This past weekend I sailed away again to one of my favourite places, Saturna Island.
Saturna is a mountainous island located in the Southern Gulf Islands about halfway between Vancouver and Vancouver Island. One of the things I love is that it takes multiple ferry rides to reach Saturna, giving you that sense of truly sailing away from it all.
From the top of Saturna’s mountain, Mount Warburton Pike, you get amazing views of the Canadian Gulf Islands and the US San Juan Islands.
But my favourite thing to do on Saturna is explore the amazing beaches.

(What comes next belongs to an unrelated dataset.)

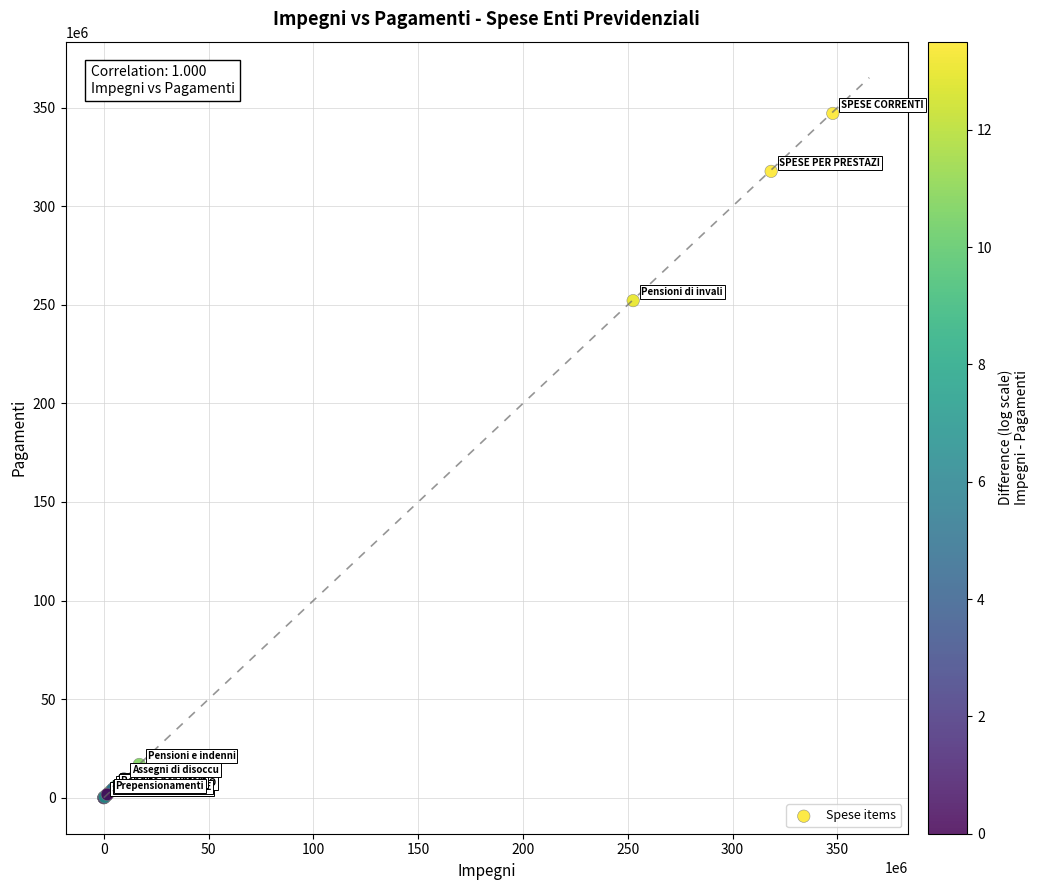

What Y value in the scatter plot is closest to 173544710?

252118223.1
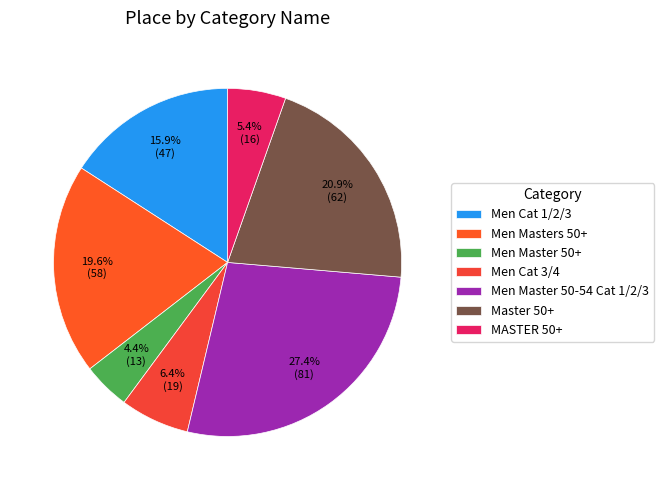

To the nearest percent, what is the difference between the Master 50+ and Men Masters 50+ slice percentages?

1%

At the very southeast of the Island lies East Point. This outcropping of land has amazing views over the water where two ocean currents mix and mingle in Boundary Pass, creating an upwelling of abundant nutrients that then attract a variety of marine animals. From East Point I have seen whales, dolphins, seals, sea lions, otters, eagles and oyster catchers.
There are lots of deer on the island and other creatures who share the space.
Fifty years ago at East Point on Saturna Island our relationship to Orcas, or killer whales, began to change. Once called blackfish, Orcas were thought to be dangerous monsters of the sea. In 1964, a young orca was harpooned off of East Point with the intention of killing it and studying it. However, the harpoon did not kill the whale but injured it. As the rest of the pod stayed with the injured whale, trying to keep it alive, the men tasked with killing the whale realized that these animals were not vicious killing creatures but something beautiful and amazing. The whale, Moby Doll, was towed back to the Vancouver Aquarium and studied for almost three months before it passed away. That experience forever changed our understanding of these beautiful creatures. To hear more about this story, check out this program by CBC’s Ideas.
On our way to Saturna, as the sun set, we were lucky enough to be visited by small pod of Orcas from our ferry.